Looking Forward is a 1910 American silent short drama produced by the Thanhouser Company. Adapted from James Oliver Curwood's short story of the same name, the film follows a young chemist named Jack Goodwin. He discovers a chemical compound that puts a person into a state of sleep for a determined period of time and decides to test it upon himself. The first test is a success and Jack makes arrangements for his sleep of a hundred years, in a state similar to suspended animation. When he awakes in 2010 into a world ruled by women, he woos the female mayor. Jack joins a society to campaign for men's rights. The society ends up before the female mayor who jails all of them, save for Jack who she proposes to. Jack accepts on the condition that men are given back their rights and she accepts. The cast and production credits of the film are not known, but Theodore Marston was not the director. The film was released on December 20, 1910. The film is presumed lost.

Plot

The film focuses on Jack Goodwin, a young chemistry student who has discovered a novel compound that allows a person to be put in a state of sleep for any length of time.

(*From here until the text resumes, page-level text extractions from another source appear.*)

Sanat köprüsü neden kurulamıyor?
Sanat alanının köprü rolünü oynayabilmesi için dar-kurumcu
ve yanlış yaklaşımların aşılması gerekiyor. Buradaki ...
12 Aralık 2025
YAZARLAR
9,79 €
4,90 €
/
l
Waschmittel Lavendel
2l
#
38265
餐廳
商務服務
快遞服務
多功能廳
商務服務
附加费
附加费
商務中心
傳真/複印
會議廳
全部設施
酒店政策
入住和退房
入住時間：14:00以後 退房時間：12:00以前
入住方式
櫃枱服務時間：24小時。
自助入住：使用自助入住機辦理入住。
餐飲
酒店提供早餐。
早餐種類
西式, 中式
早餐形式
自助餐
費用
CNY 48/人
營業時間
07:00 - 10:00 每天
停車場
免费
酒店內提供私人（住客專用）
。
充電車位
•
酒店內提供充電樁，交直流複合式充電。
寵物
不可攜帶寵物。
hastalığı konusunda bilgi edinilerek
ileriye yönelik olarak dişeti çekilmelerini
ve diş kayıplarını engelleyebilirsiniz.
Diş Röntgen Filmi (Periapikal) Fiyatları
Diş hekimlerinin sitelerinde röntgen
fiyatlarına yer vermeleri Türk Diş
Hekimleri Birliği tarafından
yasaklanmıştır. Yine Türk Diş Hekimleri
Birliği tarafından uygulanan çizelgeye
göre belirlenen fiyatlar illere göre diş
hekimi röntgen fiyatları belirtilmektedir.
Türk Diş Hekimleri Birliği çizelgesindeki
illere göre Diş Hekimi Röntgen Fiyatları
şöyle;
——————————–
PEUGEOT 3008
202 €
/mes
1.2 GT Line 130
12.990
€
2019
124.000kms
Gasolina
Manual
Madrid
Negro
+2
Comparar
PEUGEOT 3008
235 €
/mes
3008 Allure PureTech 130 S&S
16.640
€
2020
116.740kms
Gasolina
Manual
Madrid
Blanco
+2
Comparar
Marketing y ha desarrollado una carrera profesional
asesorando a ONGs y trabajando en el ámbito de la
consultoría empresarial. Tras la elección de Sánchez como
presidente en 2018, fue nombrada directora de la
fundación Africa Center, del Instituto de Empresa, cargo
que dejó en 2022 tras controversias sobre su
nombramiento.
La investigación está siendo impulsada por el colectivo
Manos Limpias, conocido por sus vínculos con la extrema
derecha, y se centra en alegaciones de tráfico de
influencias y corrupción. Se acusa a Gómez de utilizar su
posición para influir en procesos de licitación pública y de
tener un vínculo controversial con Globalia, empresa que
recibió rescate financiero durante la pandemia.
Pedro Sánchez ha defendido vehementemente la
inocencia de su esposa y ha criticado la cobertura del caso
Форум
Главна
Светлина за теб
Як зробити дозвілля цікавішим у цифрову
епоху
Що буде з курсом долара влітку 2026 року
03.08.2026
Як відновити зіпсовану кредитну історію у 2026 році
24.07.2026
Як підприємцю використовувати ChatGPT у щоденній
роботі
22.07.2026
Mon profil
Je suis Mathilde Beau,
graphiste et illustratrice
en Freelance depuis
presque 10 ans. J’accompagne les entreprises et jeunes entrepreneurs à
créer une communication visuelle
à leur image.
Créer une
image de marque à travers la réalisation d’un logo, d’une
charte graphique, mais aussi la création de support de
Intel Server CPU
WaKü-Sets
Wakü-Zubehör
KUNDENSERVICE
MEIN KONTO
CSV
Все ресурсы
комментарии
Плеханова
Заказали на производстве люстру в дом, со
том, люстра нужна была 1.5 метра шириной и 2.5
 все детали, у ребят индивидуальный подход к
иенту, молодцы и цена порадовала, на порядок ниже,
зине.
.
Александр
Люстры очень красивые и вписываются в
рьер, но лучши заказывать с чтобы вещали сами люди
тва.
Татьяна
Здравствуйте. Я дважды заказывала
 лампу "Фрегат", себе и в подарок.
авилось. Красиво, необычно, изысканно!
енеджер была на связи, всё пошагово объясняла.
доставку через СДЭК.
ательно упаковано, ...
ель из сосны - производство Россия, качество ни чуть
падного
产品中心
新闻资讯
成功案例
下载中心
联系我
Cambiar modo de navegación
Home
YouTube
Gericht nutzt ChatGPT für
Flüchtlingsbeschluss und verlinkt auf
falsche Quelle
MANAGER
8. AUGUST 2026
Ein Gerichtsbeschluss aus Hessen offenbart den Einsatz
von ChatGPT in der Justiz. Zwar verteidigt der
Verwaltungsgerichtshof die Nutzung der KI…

The compound causes an effect similar to suspended animation, with no ill-effects or bodily changes. Jack tests the compound on himself for a period of a week and desires to test it for a century. In preparation for this, he obtains a safety deposit vault and provides instructions to be presented before the mayor in a hundred years. Jack's experiment works and he awakes in the year 2010 to a very different future. Transportation has been radically changed to pneumatic tubes allowing him to be transported to the mayor. The woman mayor takes an interest in him and invites her over to her home. In the intervening years, the world has become ruled by women and Jack is now out of place, but the two fall in love. Her father is an advocate for men's rights and Jack joins their society. The group soon appears before the mayor and she sends all of them to jail through the pneumatic tube, except for Jack. She proposes to him, but Jack only consents if the rights of men would be granted. The mayor is true to her word and signs a decree to give the men their liberty. During the ceremony, she attempts to lead Jack to the altar, but Jack shows her that the man must lead. When the bridal veil is placed on Jack, he places it on his new wife.